WHAT TO WORK ON — Pull out every line below that contains the word "Yogini", matching case exactly, and copy each one in full.

SUPPLIED ENTRIES —
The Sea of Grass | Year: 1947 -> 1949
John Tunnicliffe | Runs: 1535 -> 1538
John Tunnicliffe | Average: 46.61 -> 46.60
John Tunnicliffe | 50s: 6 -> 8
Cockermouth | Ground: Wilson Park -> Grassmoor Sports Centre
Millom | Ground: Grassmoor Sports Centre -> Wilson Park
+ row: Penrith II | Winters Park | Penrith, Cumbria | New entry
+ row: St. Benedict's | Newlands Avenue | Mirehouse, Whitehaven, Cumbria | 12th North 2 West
--
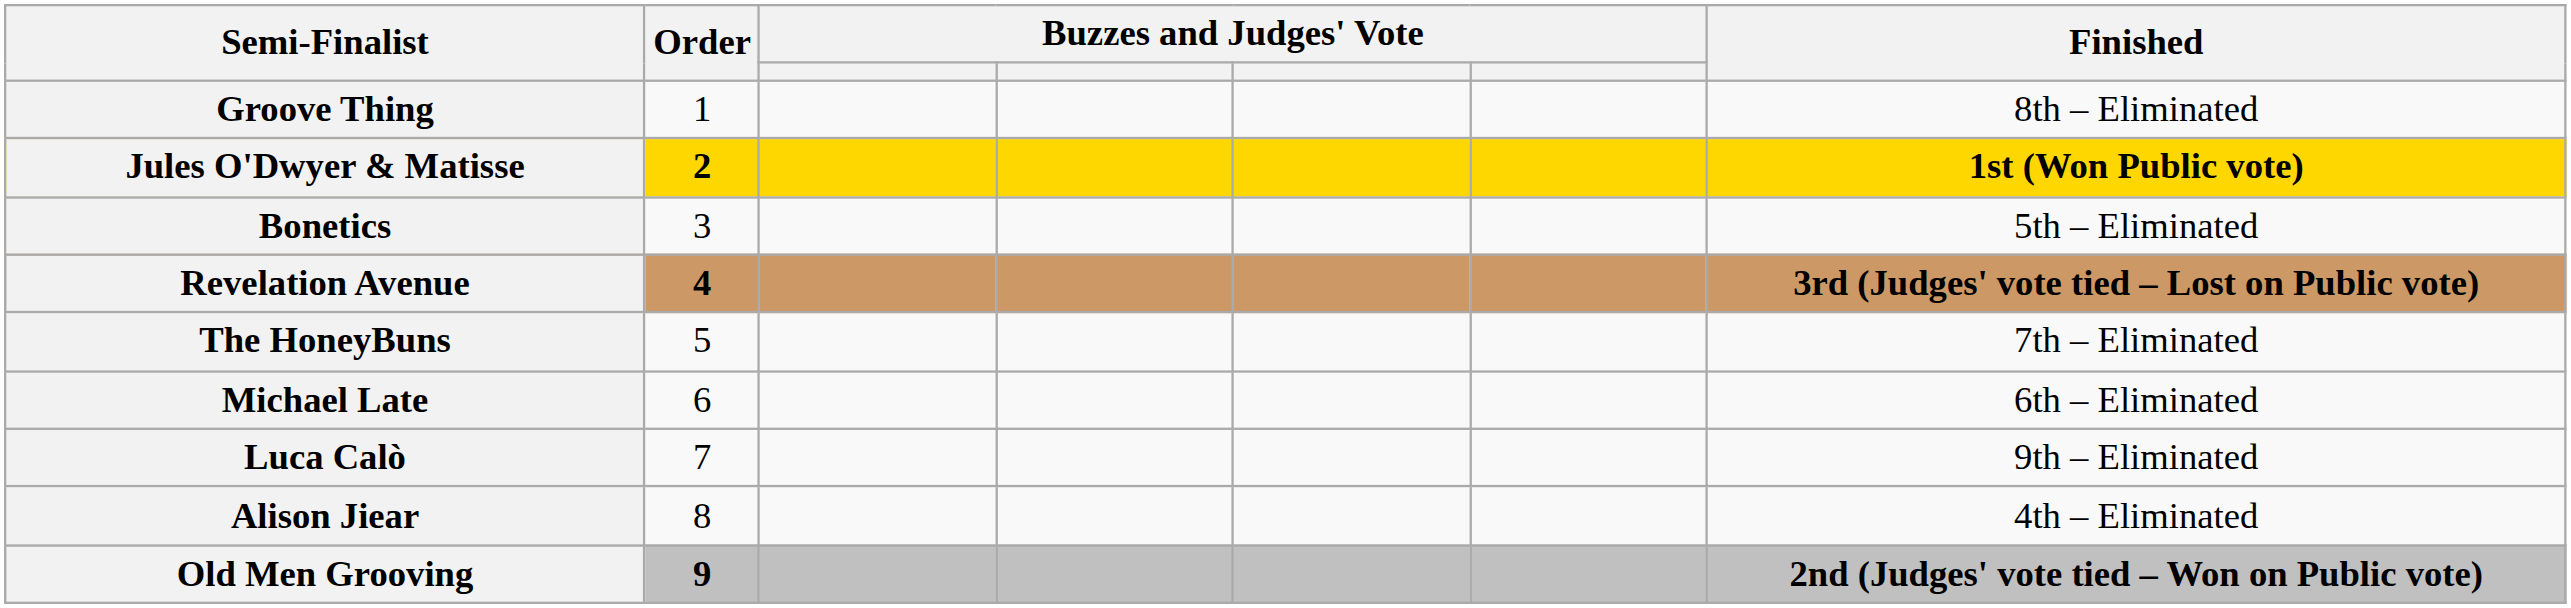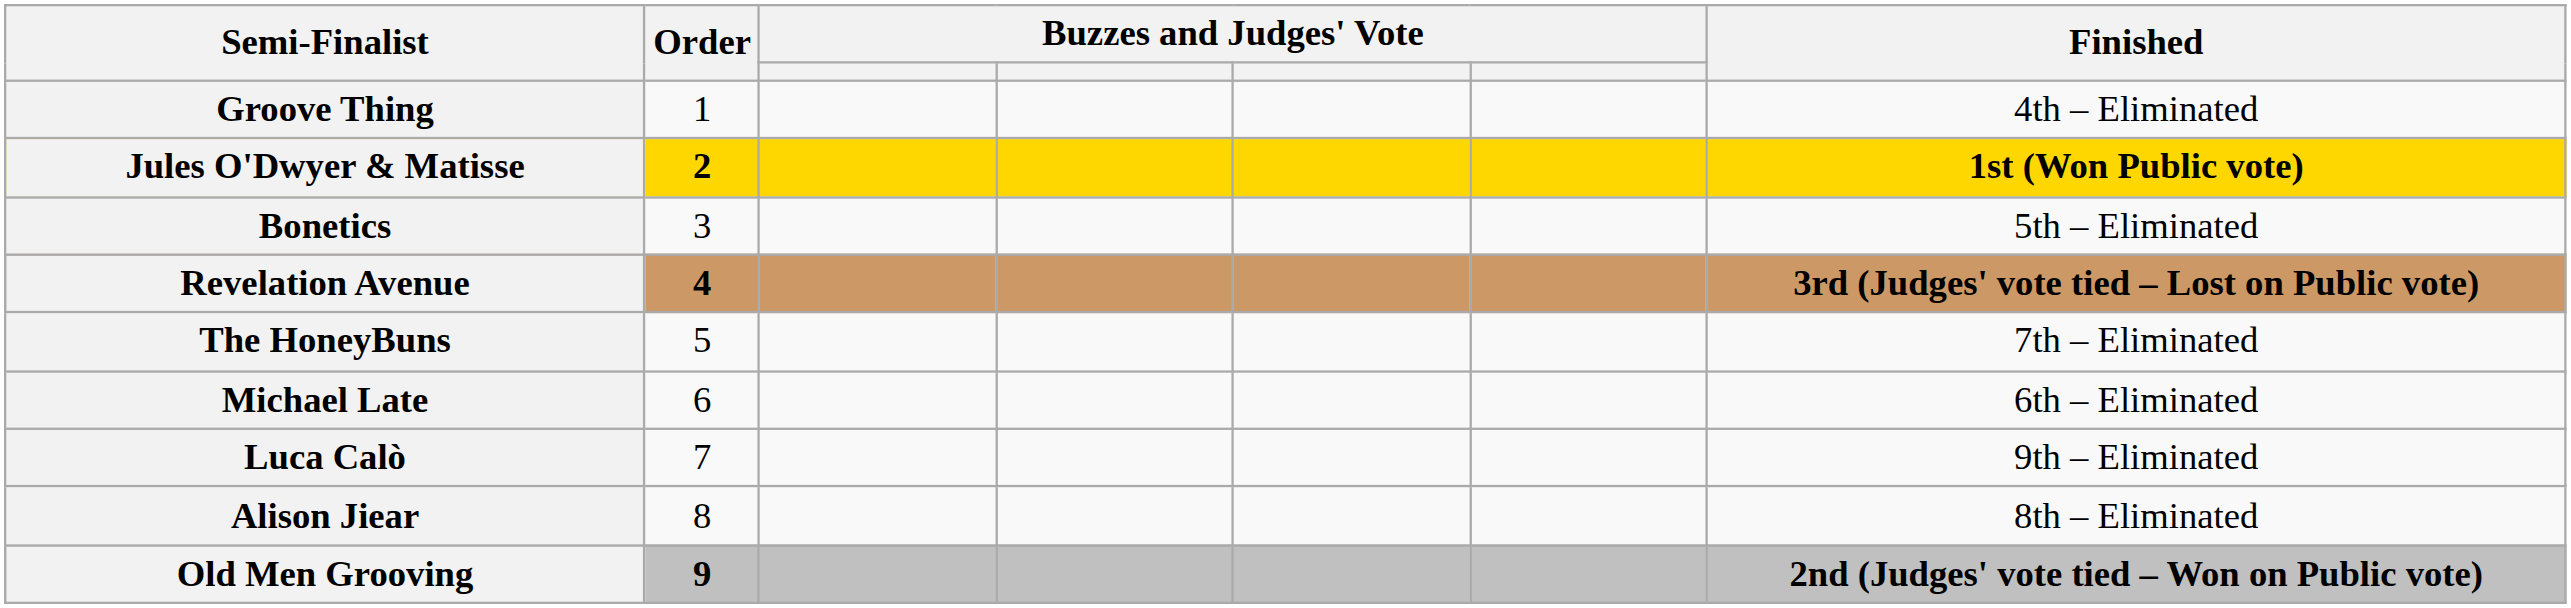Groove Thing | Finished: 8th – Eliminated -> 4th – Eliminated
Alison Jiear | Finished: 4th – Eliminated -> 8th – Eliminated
* * *
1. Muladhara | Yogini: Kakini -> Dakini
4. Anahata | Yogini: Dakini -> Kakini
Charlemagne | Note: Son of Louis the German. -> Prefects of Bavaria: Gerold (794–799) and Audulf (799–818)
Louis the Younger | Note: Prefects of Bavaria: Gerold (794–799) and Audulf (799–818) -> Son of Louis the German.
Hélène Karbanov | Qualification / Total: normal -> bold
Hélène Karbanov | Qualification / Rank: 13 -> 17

THE OUTPUT —
1. Muladhara | Yogini: Kakini -> Dakini
4. Anahata | Yogini: Dakini -> Kakini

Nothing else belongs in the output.